A poster on the wall sets the issue in perspective. It pictures a man beating his wife with a rope. In a country where most of the population are unable to read and write, pictures are a particularly effective way of conveying information. The Ministry of Justice also broadcasts advertisements on local radio and television to publicise the information centre.
In his work Rafat is regularly confronted with misunderstandings. These include the widespread belief that state legislation conflicts with religion. Rafat counters this belief with robust arguments, in an effort to gradually bring about change in people’s minds.
‘In my work I have observed that people now have greater awareness of their rights than was previously the case,’ says Rafat. This is reflected in the steady rise in the number of court cases in Balkh province. This development is not an indication of increased criminality, but of the fact that a growing number of Afghans now know and demand their rights.
The Afghan Government is planning to open 34 legal advice centres across the country. At the same time, the project is also strengthening cooperation between judicial institutions and universities. For example, law students at the University of Balkh are allocated work placements in the legal advice centre at the Blue Mosque and at other legal institutions around the province. This enables them to gain professional experience and become acquainted with the sort of legal problems that concern the population.

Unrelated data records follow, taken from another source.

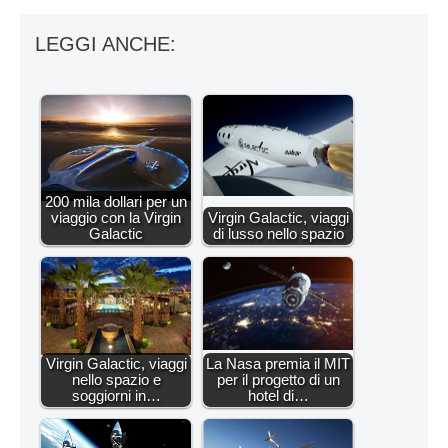
LEGGI ANCHE:
200 mila dollari per un
viaggio con la Virgin
Virgin Galactic, viaggi
Galactic
di lusso nello spazio
Virgin Galactic, viaggi
La Nasa premia il MIT
nello spazio e
per il progetto di un
soggiorni in…
hotel di…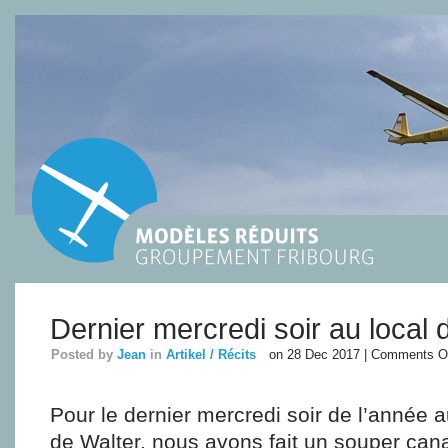
Dernier mercredi soir au local
Posted by
Jean
in
Artikel / Récits
on 28 Dec 2017 |
Comments O
Pour le dernier mercredi soir de l’année au
de Walter, nous avons fait un souper can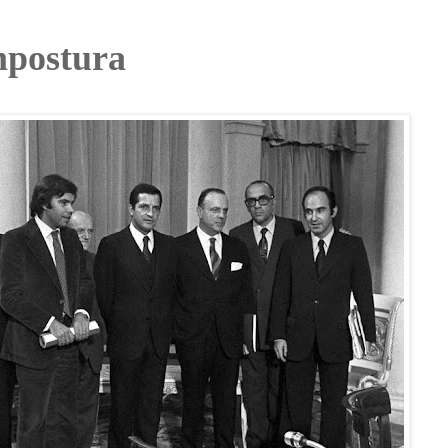
impostura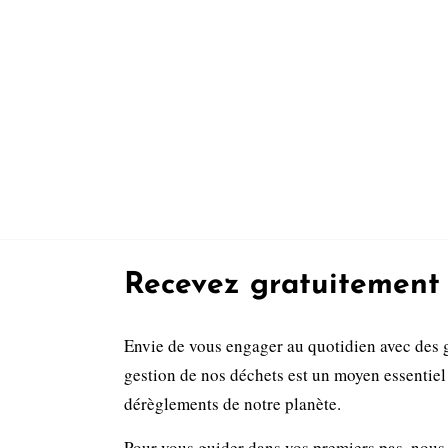
Recevez gratuitement 
Envie de vous engager au quotidien avec des 
gestion de nos déchets est un moyen essentiel 
dérèglements de notre planète.
Pour vous guider dans vos premiers pas, nous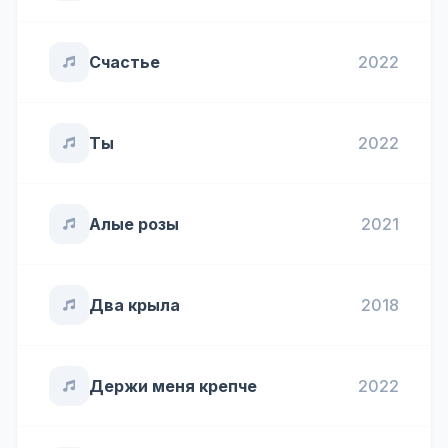
Счастье
2022
Ты
2022
Алые розы
2021
Два крыла
2018
Держи меня крепче
2022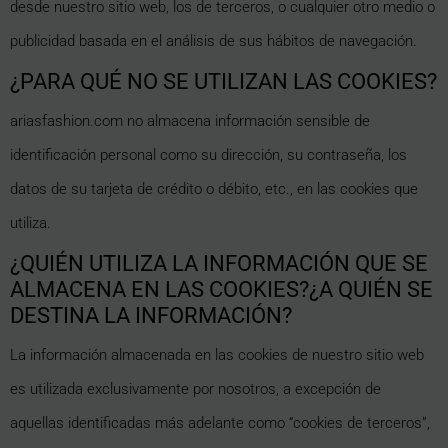
desde nuestro sitio web, los de terceros, o cualquier otro medio o
publicidad basada en el análisis de sus hábitos de navegación.
¿PARA QUÉ NO SE UTILIZAN LAS COOKIES?
ariasfashion.com no almacena información sensible de
identificación personal como su dirección, su contraseña, los
datos de su tarjeta de crédito o débito, etc., en las cookies que
utiliza.
¿QUIÉN UTILIZA LA INFORMACIÓN QUE SE
ALMACENA EN LAS COOKIES?¿A QUIÉN SE
DESTINA LA INFORMACIÓN?
La información almacenada en las cookies de nuestro sitio web
es utilizada exclusivamente por nosotros, a excepción de
aquellas identificadas más adelante como “cookies de terceros”,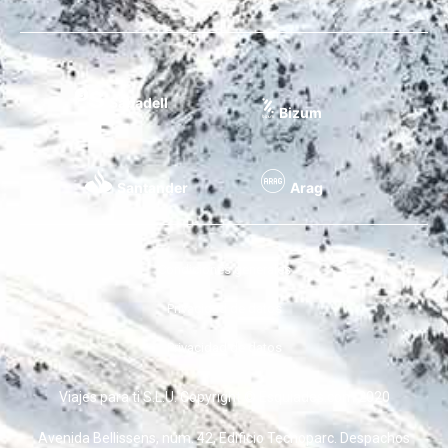
Sabadell
Bizum
Santander
Arag
Condiciones generales
Privacidad de datos
Privacidad de datos
Viajes para ti S.L.U. Copyright © Esquiades.com 2020
Avenida Bellissens, núm. 42, Edificio Tecnoparc. Despachos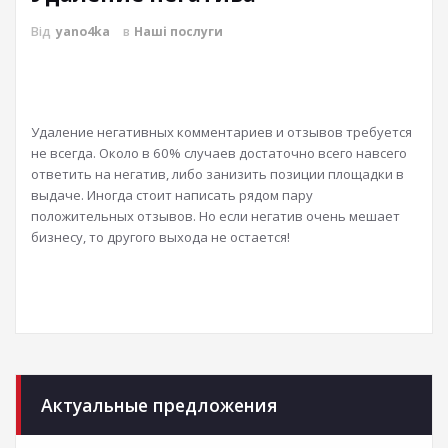
Від
yano4ka
в
Наші послуги
Удаление негативных комментариев и отзывов требуется
не всегда. Около в 60% случаев достаточно всего навсего
ответить на негатив, либо занизить позиции площадки в
выдаче. Иногда стоит написать рядом пару
положительных отзывов. Но если негатив очень мешает
бизнесу, то другого выхода не остается!
Актуальные предложения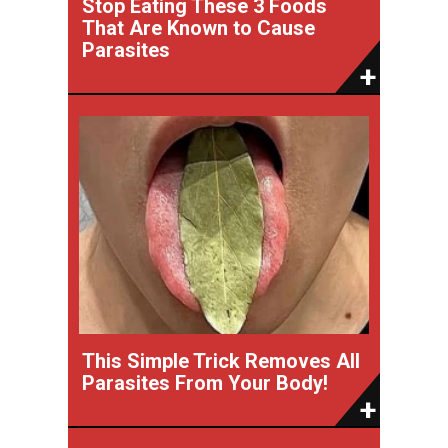
Stop Eating These 3 Foods
That Are Known to Cause
Parasites
This Simple Trick Removes All
Parasites From Your Body!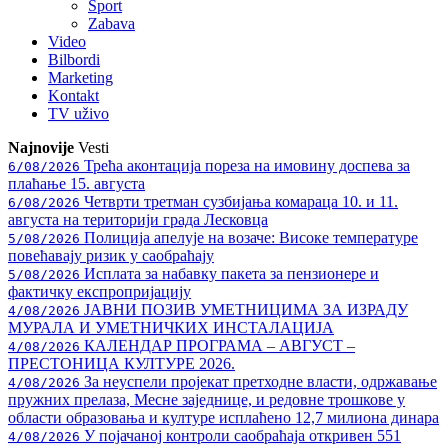
Sport
Zabava
Video
Bilbordi
Marketing
Kontakt
TV
uživo
Najnovije
Vesti
Трећа аконтација пореза на имовину доспева за
6/08/2026
плаћање 15. августа
Четврти третман сузбијања комараца 10. и 11.
6/08/2026
августа на територији града Лесковца
Полиција апелује на возаче: Високе температуре
5/08/2026
повећавају ризик у саобраћају
Исплата за набавку пакета за пензионере и
5/08/2026
фактичку експропријацију
ЈАВНИ ПОЗИВ УМЕТНИЦИМА ЗА ИЗРАДУ
4/08/2026
МУРАЛА И УМЕТНИЧКИХ ИНСТАЛАЦИЈА
КАЛЕНДАР ПРОГРАМА – АВГУСТ –
4/08/2026
ПРЕСТОНИЦА КУЛТУРЕ 2026.
За неуспели пројекат претходне власти, одржавање
4/08/2026
пружних прелаза, Месне заједнице, и редовне трошкове у
области образовања и културе исплаћено 12,7 милиона динара
У појачаној контроли саобраћаја откривен 551
4/08/2026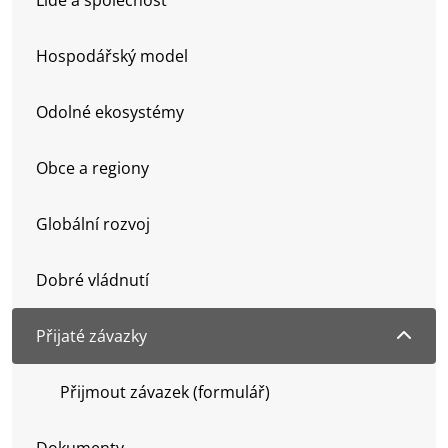
EN
Hospodářský model
Odolné ekosystémy
Obce a regiony
Globální rozvoj
Dobré vládnutí
Přijaté závazky
Přijmout závazek (formulář)
Dokumenty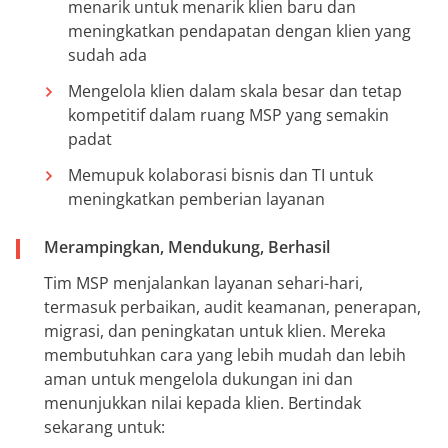
menarik untuk menarik klien baru dan
meningkatkan pendapatan dengan klien yang
sudah ada
Mengelola klien dalam skala besar dan tetap
kompetitif dalam ruang MSP yang semakin
padat
Memupuk kolaborasi bisnis dan TI untuk
meningkatkan pemberian layanan
Merampingkan, Mendukung, Berhasil
Tim MSP menjalankan layanan sehari-hari,
termasuk perbaikan, audit keamanan, penerapan,
migrasi, dan peningkatan untuk klien. Mereka
membutuhkan cara yang lebih mudah dan lebih
aman untuk mengelola dukungan ini dan
menunjukkan nilai kepada klien. Bertindak
sekarang untuk: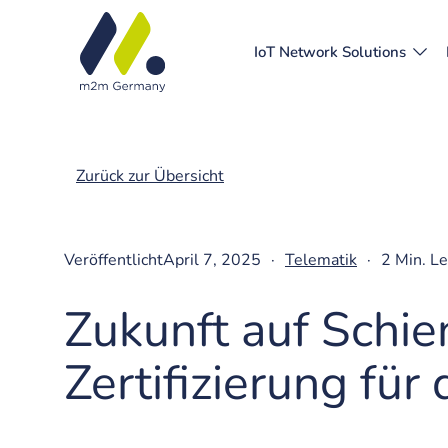
IoT Network Solutions
Zurück zur Übersicht
Veröffentlicht
April 7, 2025
·
Telematik
·
2 Min. Le
Zukunft auf Schi
Zertifizierung fü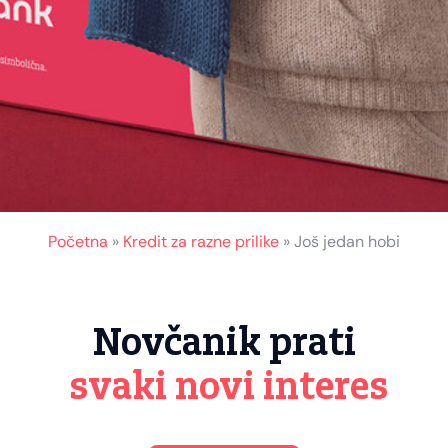
Početna
»
Kredit za razne prilike
»
Još jedan hobi
Novčanik prati
svaki novi interes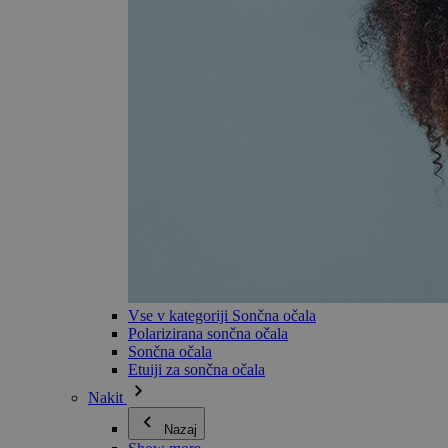
Vse v kategoriji Sončna očala
Polarizirana sončna očala
Sončna očala
Etuiji za sončna očala
Nakit
Nazaj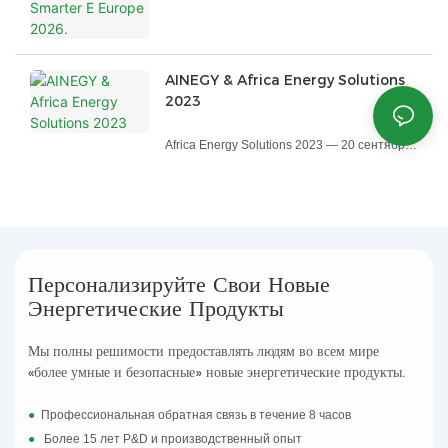
для надежного гибридного
технических экспертов
энергоснабжения.
AINEGY & Africa Energy Solutions
2023
Africa Energy Solutions 2023 — 20 сентября
2023 года в конференц-центре Галлахера
успешно стартовала южноафриканская
выставка по хранению энергии в домашних
условиях, а также по хранению энергии в
промышленных и коммерческих целях.
Персонализируйте Свои Новые
Энергетические Продукты
Выставка продлится три дня и является
ведущим и всеобъемлющим мероприятием
Мы полны решимости предоставлять людям во всем мире
в области новой энергетики в Южной
«более умные и безопасные» новые энергетические продукты.
Африке. Здесь собираются все новые
энергетические компании и бренды из
●
Профессиональная обратная связь в течение 8 часов
Китая.
●
Более 15 лет Р&D и производственный опыт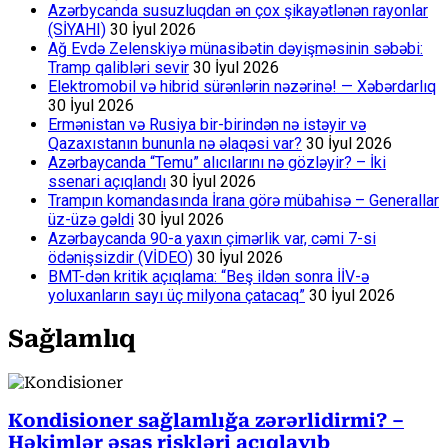
Azərbycanda susuzluqdan ən çox şikayətlənən rayonlar
(SİYAHI)
30 İyul 2026
Ağ Evdə Zelenskiyə münasibətin dəyişməsinin səbəbi:
Tramp qalibləri sevir
30 İyul 2026
Elektromobil və hibrid sürənlərin nəzərinə! — Xəbərdarlıq
30 İyul 2026
Ermənistan və Rusiya bir-birindən nə istəyir və
Qazaxıstanın bununla nə əlaqəsi var?
30 İyul 2026
Azərbaycanda “Temu” alıcılarını nə gözləyir? – İki
ssenari açıqlandı
30 İyul 2026
Trampın komandasında İrana görə mübahisə – Generallar
üz-üzə gəldi
30 İyul 2026
Azərbaycanda 90-a yaxın çimərlik var, cəmi 7-si
ödənişsizdir (VİDEO)
30 İyul 2026
BMT-dən kritik açıqlama: “Beş ildən sonra İİV-ə
yoluxanların sayı üç milyona çatacaq”
30 İyul 2026
Sağlamlıq
Kondisioner sağlamlığa zərərlidirmi? –
Həkimlər əsas riskləri açıqlayıb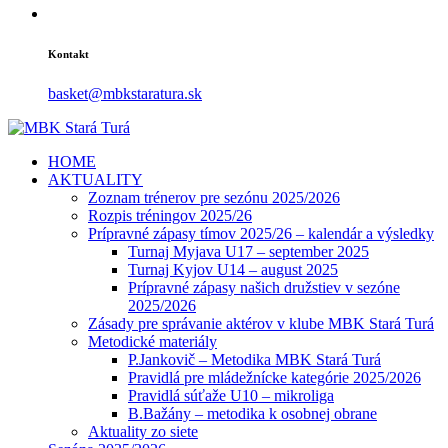
Kontakt
basket@mbkstaratura.sk
HOME
AKTUALITY
Zoznam trénerov pre sezónu 2025/2026
Rozpis tréningov 2025/26
Prípravné zápasy tímov 2025/26 – kalendár a výsledky
Turnaj Myjava U17 – september 2025
Turnaj Kyjov U14 – august 2025
Prípravné zápasy našich družstiev v sezóne
2025/2026
Zásady pre správanie aktérov v klube MBK Stará Turá
Metodické materiály
P.Jankovič – Metodika MBK Stará Turá
Pravidlá pre mládežnícke kategórie 2025/2026
Pravidlá súťaže U10 – mikroliga
B.Bažány – metodika k osobnej obrane
Aktuality zo siete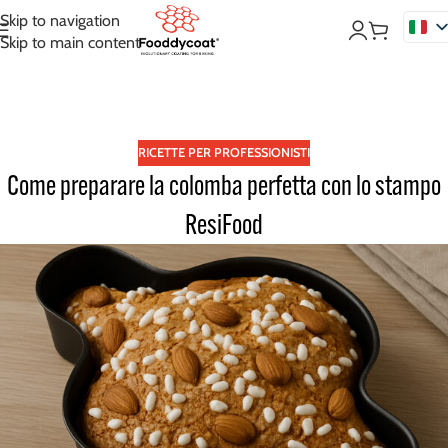
Skip to navigation
Skip to main content
RICETTE PER PROFESSIONISTI
Come preparare la colomba perfetta con lo stampo
ResiFood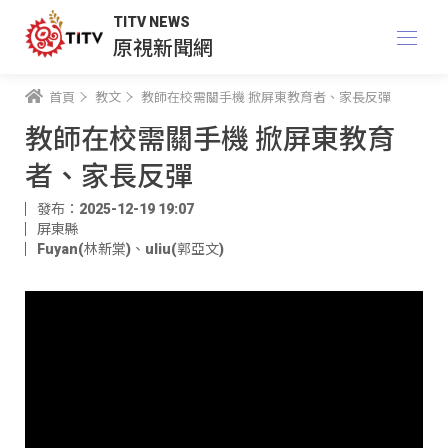
TITV NEWS
原視新聞網
首頁
教文
教師在校需關手機 掀屏東教育者、家長反彈
教師在校需關手機 掀屏東教育
者、家長反彈
發布：2025-12-19 19:07
屏東縣
Fuyan(林新棠)
、
uliu(郭亞文)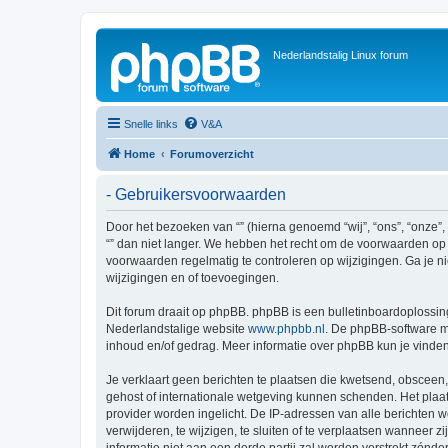
Nederlandstalig Linux forum
Snelle links
V&A
Home
Forumoverzicht
- Gebruikersvoorwaarden
Door het bezoeken van “” (hierna genoemd “wij”, “ons”, “onze”,
“” dan niet langer. We hebben het recht om de voorwaarden op i
voorwaarden regelmatig te controleren op wijzigingen. Ga je ni
wijzigingen en of toevoegingen.
Dit forum draait op phpBB. phpBB is een bulletinboardoplossing
Nederlandstalige website
www.phpbb.nl
. De phpBB-software ma
inhoud en/of gedrag. Meer informatie over phpBB kun je vinde
Je verklaart geen berichten te plaatsen die kwetsend, obsceen, 
gehost of internationale wetgeving kunnen schenden. Het plaat
provider worden ingelicht. De IP-adressen van alle berichten
verwijderen, te wijzigen, te sluiten of te verplaatsen wanneer 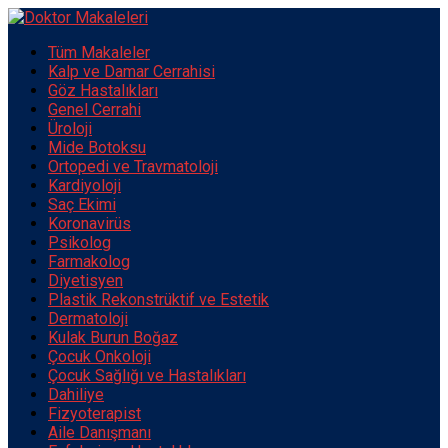
Tüm Makaleler
Kalp ve Damar Cerrahisi
Göz Hastalıkları
Genel Cerrahi
Üroloji
Mide Botoksu
Ortopedi ve Travmatoloji
Kardiyoloji
Saç Ekimi
Koronavirüs
Psikolog
Farmakolog
Diyetisyen
Plastik Rekonstrüktif ve Estetik
Dermatoloji
Kulak Burun Boğaz
Çocuk Onkoloji
Çocuk Sağlığı ve Hastalıkları
Dahiliye
Fizyoterapist
Aile Danışmanı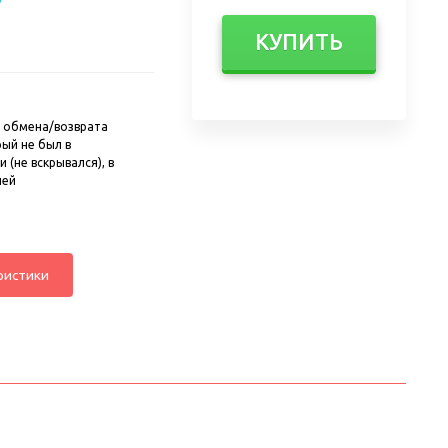
КУПИТЬ
 обмена/возврата
рый не был в
 (не вскрывался), в
ней
ристики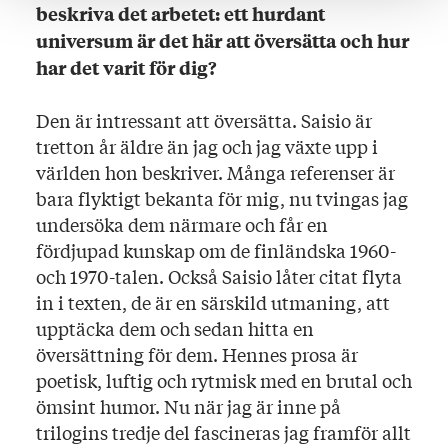
beskriva det arbetet: ett hurdant
universum är det här att översätta och hur
har det varit för dig?
Den är intressant att översätta. Saisio är
tretton år äldre än jag och jag växte upp i
världen hon beskriver. Många referenser är
bara flyktigt bekanta för mig, nu tvingas jag
undersöka dem närmare och får en
fördjupad kunskap om de finländska 1960-
och 1970-talen. Också Saisio låter citat flyta
in i texten, de är en särskild utmaning, att
upptäcka dem och sedan hitta en
översättning för dem. Hennes prosa är
poetisk, luftig och rytmisk med en brutal och
ömsint humor. Nu när jag är inne på
trilogins tredje del fascineras jag framför allt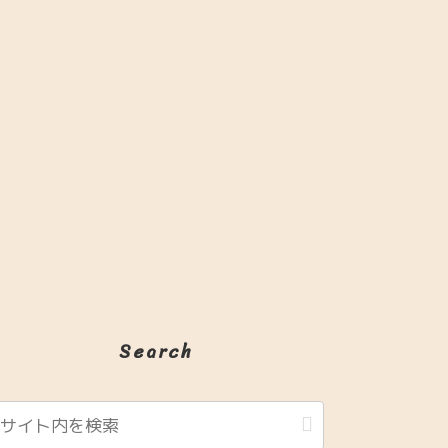
Search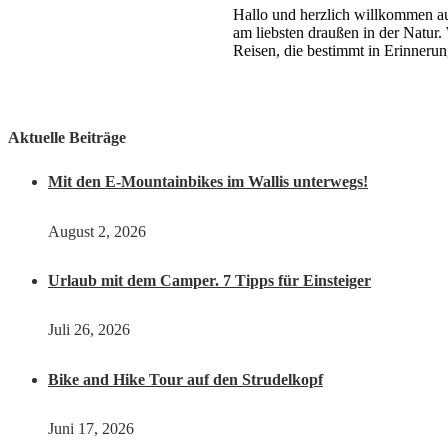
Hallo und herzlich willkommen auf
am liebsten draußen in der Natur.
Reisen, die bestimmt in Erinnerun
Aktuelle Beiträge
Mit den E-Mountainbikes im Wallis unterwegs!
August 2, 2026
Urlaub mit dem Camper. 7 Tipps für Einsteiger
Juli 26, 2026
Bike and Hike Tour auf den Strudelkopf
Juni 17, 2026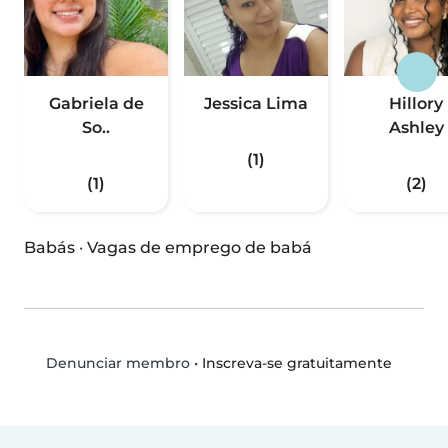
Gabriela de
Jessica Lima
Hillory
So..
Ashley
(1)
(1)
(2)
Babás
·
Vagas de emprego de babá
•
Inscreva-se gratuitamente
Denunciar membro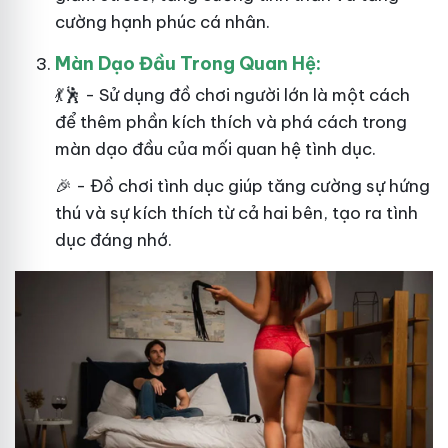
cường hạnh phúc cá nhân.
Màn Dạo Đầu Trong Quan Hệ:
💃🕺 - Sử dụng đồ chơi người lớn là một cách
để thêm phần kích thích và phá cách trong
màn dạo đầu của mối quan hệ tình dục.
🎉 - Đồ chơi tình dục giúp tăng cường sự hứng
thú và sự kích thích từ cả hai bên, tạo ra tình
dục đáng nhớ.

During her work placement at the Ministry of Justice, Lida Adeel, a 22-year-old law graduate, spent six months providing legal support to women. ‘The placement gave me a feeling for the type of legal problems women face,’ she says. The insight has now motivated Adeel to set up her own law firm specialising in women’s rights.
The legal professions currently remain a male preserve in Afghanistan. But if the mediators of northern Afghanistan have their way, women will in future be taken on to do the job also. The men expressed this view recently at one of their monthly workshops – a minor triumph in itself, which points to a gradual change of mindset.